----- DATASET RECORDS -----
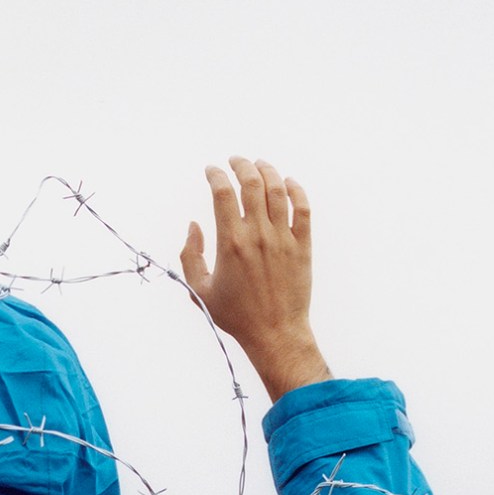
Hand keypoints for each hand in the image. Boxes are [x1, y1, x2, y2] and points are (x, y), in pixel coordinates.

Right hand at [180, 158, 329, 401]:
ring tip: (259, 165)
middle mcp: (257, 235)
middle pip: (251, 183)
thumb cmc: (236, 315)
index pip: (222, 192)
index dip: (215, 174)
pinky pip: (302, 207)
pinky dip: (295, 189)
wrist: (275, 333)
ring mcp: (282, 238)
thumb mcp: (200, 290)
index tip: (211, 170)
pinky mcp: (302, 245)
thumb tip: (194, 225)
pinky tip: (287, 183)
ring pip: (277, 189)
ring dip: (267, 171)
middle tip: (235, 161)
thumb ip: (190, 255)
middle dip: (241, 165)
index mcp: (230, 243)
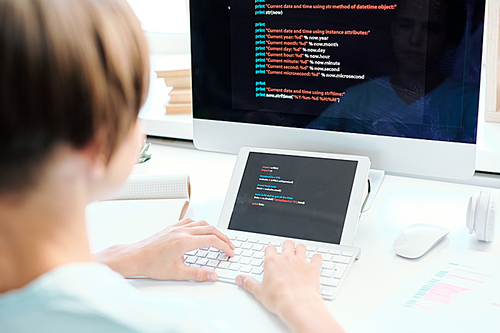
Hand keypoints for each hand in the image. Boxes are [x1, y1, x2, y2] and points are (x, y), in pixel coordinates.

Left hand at [93, 218, 233, 281]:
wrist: (135, 256)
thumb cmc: (151, 264)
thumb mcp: (177, 273)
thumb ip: (197, 274)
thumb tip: (212, 275)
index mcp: (184, 242)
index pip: (212, 241)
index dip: (224, 246)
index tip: (230, 252)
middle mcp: (182, 231)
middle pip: (210, 229)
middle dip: (223, 237)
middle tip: (230, 246)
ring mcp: (176, 227)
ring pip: (202, 223)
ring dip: (213, 230)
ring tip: (219, 238)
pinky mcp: (172, 227)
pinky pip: (191, 221)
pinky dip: (201, 225)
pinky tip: (201, 230)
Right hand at [235, 240, 343, 332]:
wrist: (297, 303)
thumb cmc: (279, 298)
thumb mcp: (259, 292)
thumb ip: (248, 283)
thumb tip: (240, 279)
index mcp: (272, 262)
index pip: (270, 248)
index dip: (270, 250)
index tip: (271, 254)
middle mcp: (287, 258)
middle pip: (287, 243)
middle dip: (287, 246)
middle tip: (286, 252)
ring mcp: (301, 262)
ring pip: (302, 247)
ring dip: (301, 249)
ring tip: (300, 254)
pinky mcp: (313, 268)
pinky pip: (317, 257)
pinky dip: (317, 258)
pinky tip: (315, 261)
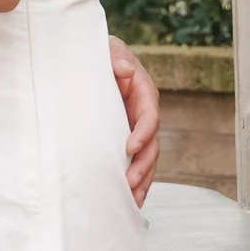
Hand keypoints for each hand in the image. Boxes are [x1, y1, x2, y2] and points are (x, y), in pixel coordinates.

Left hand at [111, 35, 160, 204]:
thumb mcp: (110, 50)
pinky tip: (130, 200)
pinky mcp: (129, 139)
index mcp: (144, 93)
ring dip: (142, 180)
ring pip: (147, 159)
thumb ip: (116, 57)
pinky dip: (137, 182)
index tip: (130, 148)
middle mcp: (145, 114)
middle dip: (143, 166)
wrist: (97, 61)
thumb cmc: (104, 55)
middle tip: (129, 183)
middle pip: (152, 145)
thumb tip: (124, 69)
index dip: (143, 133)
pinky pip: (137, 163)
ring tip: (132, 200)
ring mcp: (138, 129)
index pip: (150, 116)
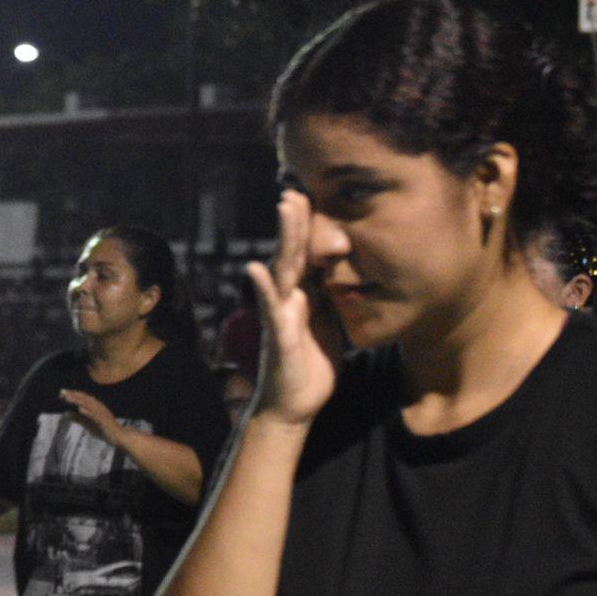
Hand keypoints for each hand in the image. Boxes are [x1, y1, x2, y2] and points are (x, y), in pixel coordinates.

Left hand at [59, 389, 122, 445]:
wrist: (119, 437)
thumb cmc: (104, 430)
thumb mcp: (88, 424)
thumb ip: (78, 419)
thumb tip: (66, 414)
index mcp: (95, 407)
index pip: (82, 399)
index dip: (72, 395)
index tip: (61, 393)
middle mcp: (99, 407)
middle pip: (84, 399)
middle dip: (73, 395)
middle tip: (62, 392)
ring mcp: (102, 414)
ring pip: (89, 405)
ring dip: (78, 400)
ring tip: (68, 398)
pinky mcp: (104, 421)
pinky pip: (95, 415)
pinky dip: (88, 411)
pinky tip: (80, 409)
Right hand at [246, 191, 340, 427]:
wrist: (293, 406)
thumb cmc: (310, 367)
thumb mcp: (329, 326)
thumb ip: (330, 300)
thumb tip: (340, 278)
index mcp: (304, 297)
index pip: (307, 255)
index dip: (309, 228)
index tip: (313, 196)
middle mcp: (289, 301)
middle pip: (293, 254)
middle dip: (296, 222)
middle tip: (296, 188)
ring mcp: (281, 316)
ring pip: (283, 270)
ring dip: (285, 239)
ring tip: (285, 208)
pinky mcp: (280, 336)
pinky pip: (271, 309)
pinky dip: (264, 288)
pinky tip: (256, 267)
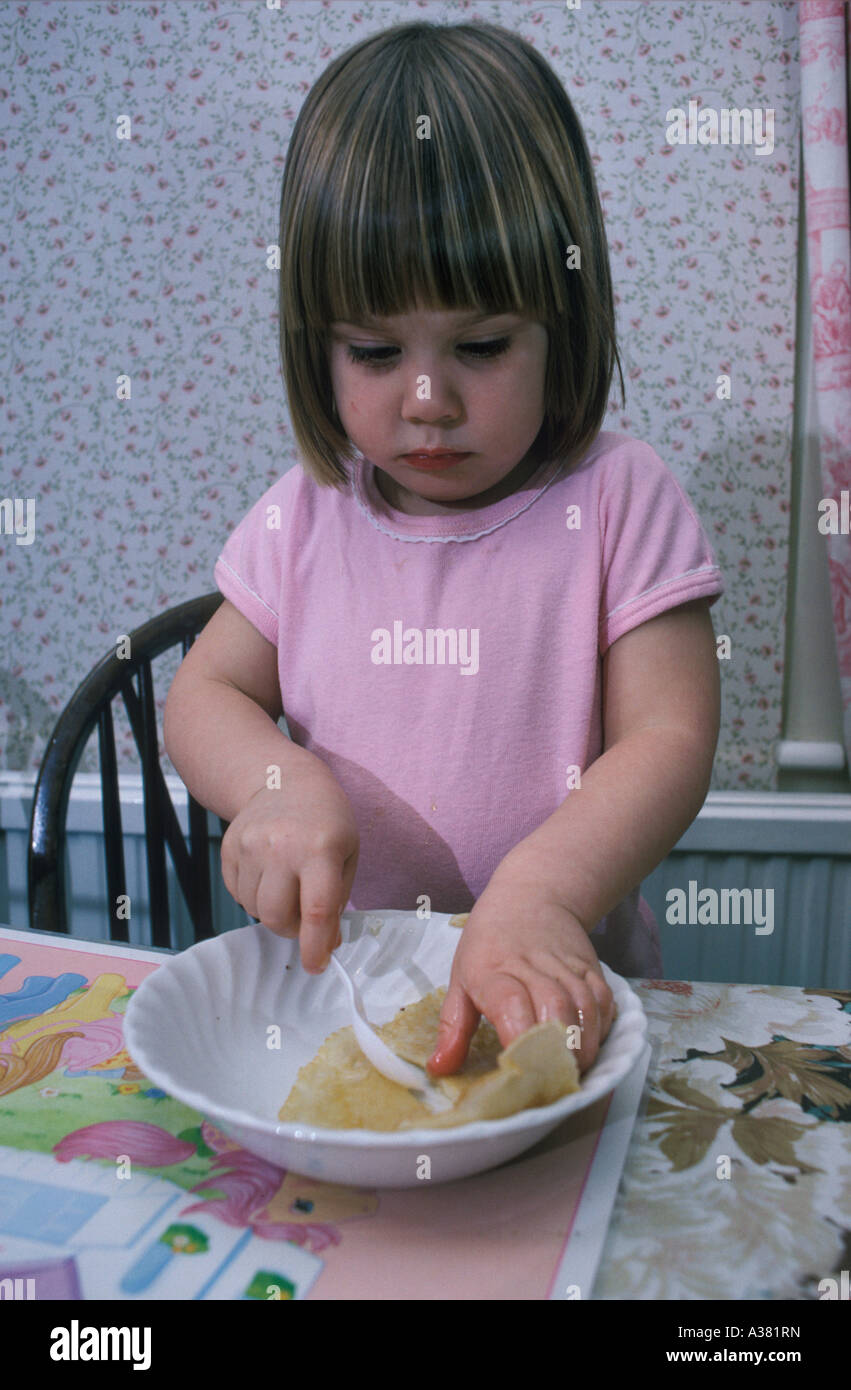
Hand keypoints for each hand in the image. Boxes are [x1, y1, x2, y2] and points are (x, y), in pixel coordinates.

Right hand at [220, 761, 358, 973]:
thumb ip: (337, 902)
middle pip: (277, 917)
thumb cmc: (326, 822)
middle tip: (305, 916)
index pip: (316, 910)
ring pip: (255, 909)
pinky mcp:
-----
> _WORK INSTRUCTIONS_
Using the data above, print only the lines starting at the one with "middle mcp: (145, 114)" and ending at the one with "index mcp: (304, 297)", exactly as they stand, minus the pictures.

> _ANSWER TO THE PROBLEM_
middle mcp: (145, 114)
middle dip: (143, 166)
wrist: (97, 61)
thumb cmc: (104, 55)
middle tip: (129, 183)
middle pip: (152, 145)
thumb tip: (124, 69)
index dip: (143, 133)
pinky pip: (137, 163)
ring tip: (132, 200)
ring mcp: (138, 129)
index pip: (150, 116)
Hand keypoints for each hand in the image. Boxes are [x1, y1, x2, y2] and points are (x, y), in pixel coordinates.

Left hand at [59, 389, 122, 445]:
wrist: (119, 437)
thumb cmc: (104, 430)
thumb mcp: (88, 424)
thumb ip: (78, 419)
thumb tip: (66, 414)
index mcp: (95, 407)
index pip: (82, 399)
index dip: (72, 395)
index tip: (61, 393)
middle mcp: (99, 407)
middle pip: (84, 399)
middle dip: (73, 395)
middle tip: (62, 392)
ring mcp: (102, 414)
ring pip: (89, 405)
ring dip: (78, 400)
ring tip: (68, 398)
pinky mcp: (104, 421)
pinky pip: (95, 415)
pinky dip: (88, 411)
pinky tip: (80, 409)
Right hand at [246, 191, 340, 427]:
wrist: (293, 406)
thumb cmc: (310, 367)
thumb mcp: (329, 326)
thumb ip: (330, 300)
thumb tip: (340, 278)
index mcp: (304, 297)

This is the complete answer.